#### Records showing where elements appear
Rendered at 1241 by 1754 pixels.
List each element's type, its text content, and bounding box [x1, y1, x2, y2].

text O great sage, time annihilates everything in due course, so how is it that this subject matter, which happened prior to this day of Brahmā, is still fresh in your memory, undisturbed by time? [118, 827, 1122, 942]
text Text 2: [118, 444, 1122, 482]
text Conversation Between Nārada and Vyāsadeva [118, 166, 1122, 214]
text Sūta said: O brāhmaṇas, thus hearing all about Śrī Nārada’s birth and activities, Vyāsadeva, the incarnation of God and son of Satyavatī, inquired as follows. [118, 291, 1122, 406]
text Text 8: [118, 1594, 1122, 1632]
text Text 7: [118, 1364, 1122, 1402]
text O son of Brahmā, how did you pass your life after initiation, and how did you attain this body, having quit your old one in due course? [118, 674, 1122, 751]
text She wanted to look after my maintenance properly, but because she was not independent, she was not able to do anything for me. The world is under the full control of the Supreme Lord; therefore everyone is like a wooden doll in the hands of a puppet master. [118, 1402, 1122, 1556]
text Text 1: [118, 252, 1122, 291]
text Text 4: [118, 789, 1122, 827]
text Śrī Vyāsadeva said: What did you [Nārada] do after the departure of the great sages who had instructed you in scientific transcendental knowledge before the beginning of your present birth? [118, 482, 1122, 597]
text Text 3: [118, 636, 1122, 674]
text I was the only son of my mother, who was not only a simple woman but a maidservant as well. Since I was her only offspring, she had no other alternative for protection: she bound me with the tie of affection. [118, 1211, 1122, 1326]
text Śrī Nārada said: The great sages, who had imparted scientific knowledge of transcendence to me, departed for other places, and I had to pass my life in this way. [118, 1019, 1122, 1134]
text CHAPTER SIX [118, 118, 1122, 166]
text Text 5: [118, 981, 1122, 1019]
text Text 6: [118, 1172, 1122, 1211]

#### Task objective
Rewrite the rows from the line containing "text O great" through the line containing "text Text 4: [118, 789, 1122, 827]", putting "good time" wherever "due course" appears and changing nothing else.

#### Result for this task
text O great sage, time annihilates everything in good time, so how is it that this subject matter, which happened prior to this day of Brahmā, is still fresh in your memory, undisturbed by time? [118, 827, 1122, 942]
text Text 2: [118, 444, 1122, 482]
text Conversation Between Nārada and Vyāsadeva [118, 166, 1122, 214]
text Sūta said: O brāhmaṇas, thus hearing all about Śrī Nārada’s birth and activities, Vyāsadeva, the incarnation of God and son of Satyavatī, inquired as follows. [118, 291, 1122, 406]
text Text 8: [118, 1594, 1122, 1632]
text Text 7: [118, 1364, 1122, 1402]
text O son of Brahmā, how did you pass your life after initiation, and how did you attain this body, having quit your old one in good time? [118, 674, 1122, 751]
text She wanted to look after my maintenance properly, but because she was not independent, she was not able to do anything for me. The world is under the full control of the Supreme Lord; therefore everyone is like a wooden doll in the hands of a puppet master. [118, 1402, 1122, 1556]
text Text 1: [118, 252, 1122, 291]
text Text 4: [118, 789, 1122, 827]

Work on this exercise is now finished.